[EXERCISE TASK]: Extract, word for word, the part of the forum thread on screen distortion that starts with "To answer Mark's" and goes on through "reproducible via rewind.".

[SELECTED PASSAGE]:
┄┄┄┄┄┄┄┄┄┄

1. Do you see the distortion on the SD ouputs (svideo, composite, RF)?

2. Do you see the distortion when outputting 480p?

3. Connect your 921 via straight component cables, rather than converting to VGA. Do you see the distortion still?

4. Does changing channels, then changing back help?

5. Have you tried both front panel rebooting and pulling the plug?

6. If you have to convert to VGA for your television, have you tried a DVI to VGA dongle, rather than going component to VGA?


----------



## UT_Texan (Dec 9, 2004)

Answers:
1: No
2: No
3: Yes on 1080i
4: No. The distortion isn't constant it is very random in width and the time length the distortion appears. It is as if it is in 1-2 second bursts.
5: Yes tried both
6: I did but the DVI-I to HD15(vga) adapter wouldn't convert the 1080i signal so I didn't try and get a different one.

It doesn't do it in normal mode but the distortion does occur in gray bars, stretch and zoom mode. Stretch is my preferred viewing. I noticed in the gray bars mode the distortion does go across the gray bars as well.


----------



## UT_Texan (Dec 9, 2004)

Mark, do you know if this issue is still being worked on for the next release? I still have the jitter problem as well. the jitters really is only a problem when an image goes from full screen to a n original widescreen format. It is like it has problems synching


----------



## SimpleSimon (Jan 15, 2004)

This (the Philips problem, not the jitter) is the same issue I reported MANY months ago and NEVER received ANY kind of response. I suspect it's in the same black hole as several other old bugs that have never been addressed.

I see it mostly when there's a lot of "white" or high-brightness on the screen. Rarely in "Normal" mode for SD - much more so in GrayBar mode.

To answer Mark's questions:
1. No, but I get green flashes at random times - so often as to make it unusable. That is NOT a Philips problem, as the flashes will record to VCR, and also appear on other monitors.
2. Never tried.
3. Yes.
4. No. And the problem is 100% reproducible via rewind.
5. Of course - this has been going on since the beginning.
6. N/A.


----------



## Mark Lamutt (Mar 24, 2002)

I know that the Philips problem was being worked on with Philips, but don't have any additional information about it.

┄┄┄┄┄┄┄┄┄┄

[DATASET EXTRACT]:

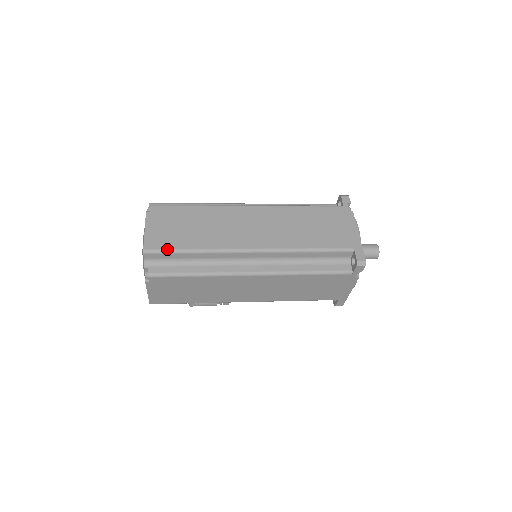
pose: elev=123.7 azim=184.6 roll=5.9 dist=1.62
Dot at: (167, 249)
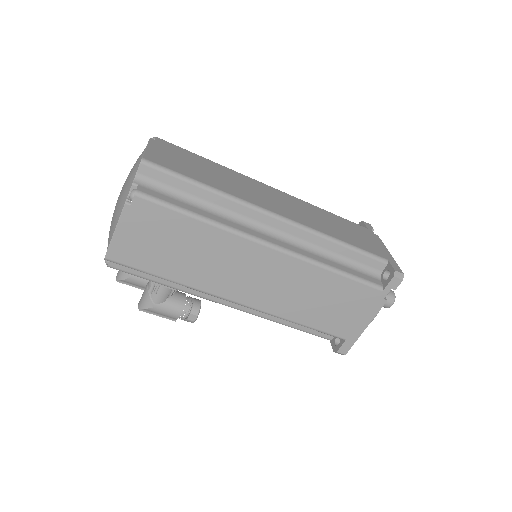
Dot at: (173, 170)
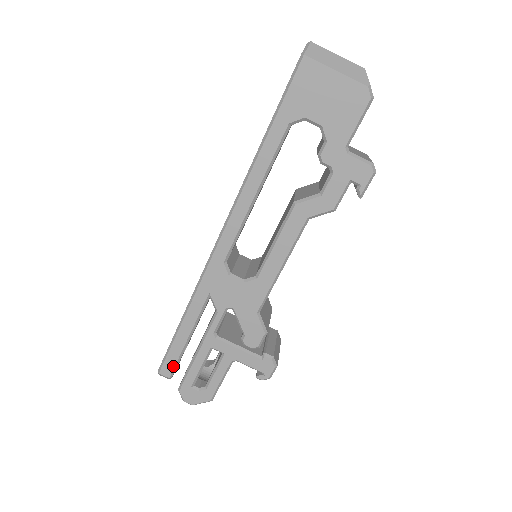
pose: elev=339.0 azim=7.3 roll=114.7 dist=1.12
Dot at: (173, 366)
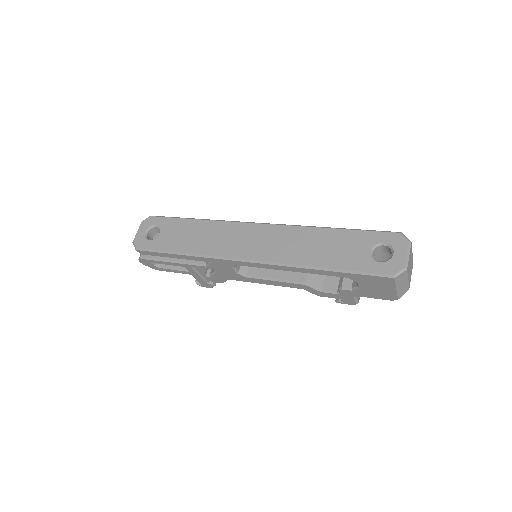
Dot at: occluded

┄┄┄┄┄┄┄┄┄┄

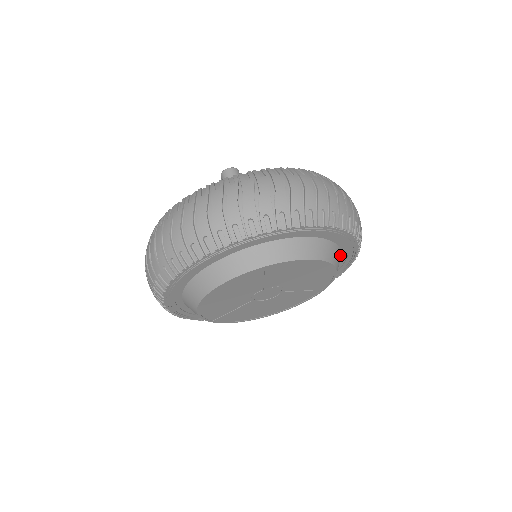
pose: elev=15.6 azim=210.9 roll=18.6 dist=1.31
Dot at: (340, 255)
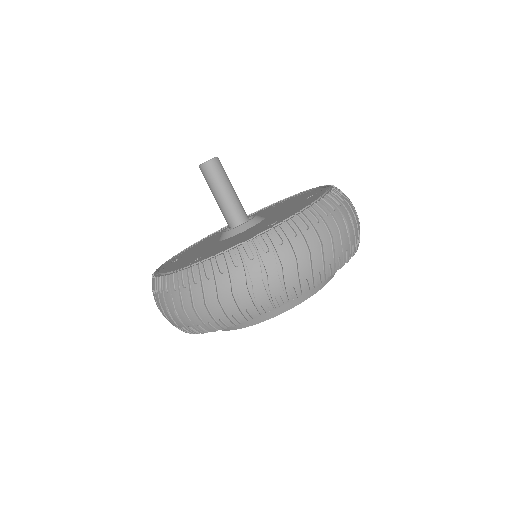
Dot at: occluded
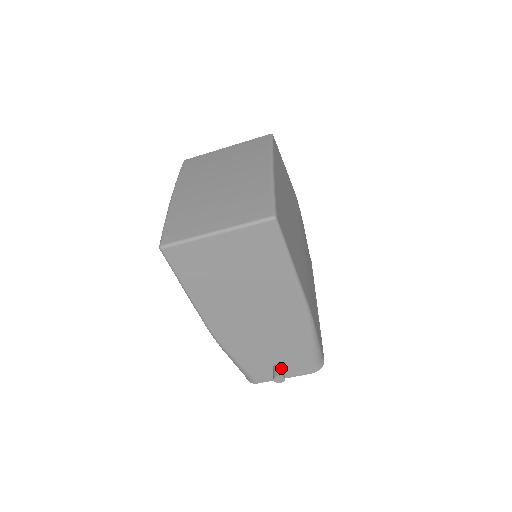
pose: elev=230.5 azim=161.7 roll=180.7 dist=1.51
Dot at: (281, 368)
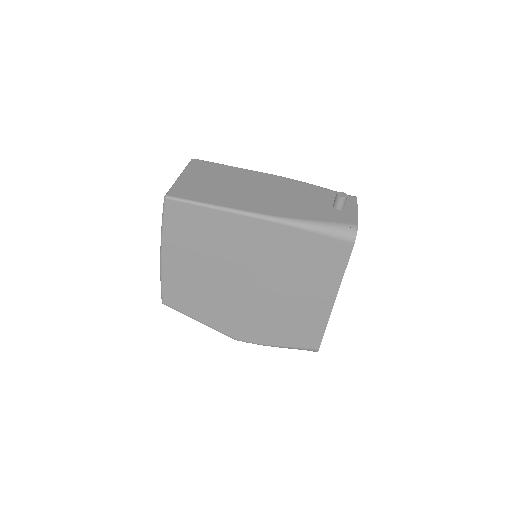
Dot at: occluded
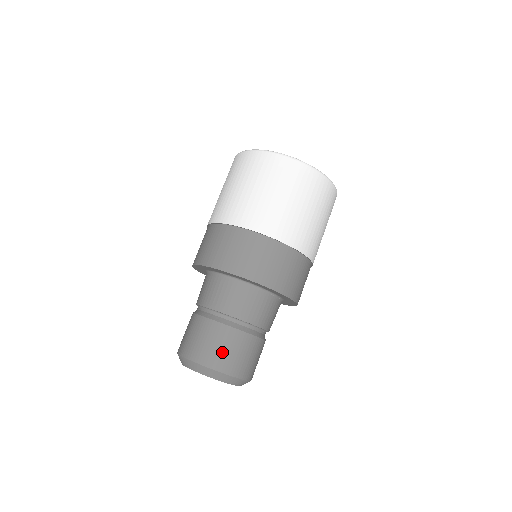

┄┄┄┄┄┄┄┄┄┄

[OUTPUT OF THE EXERCISE]:
To answer Mark's questions:
1. No, but I get green flashes at random times - so often as to make it unusable. That is NOT a Philips problem, as the flashes will record to VCR, and also appear on other monitors.
2. Never tried.
3. Yes.
4. No. And the problem is 100% reproducible via rewind.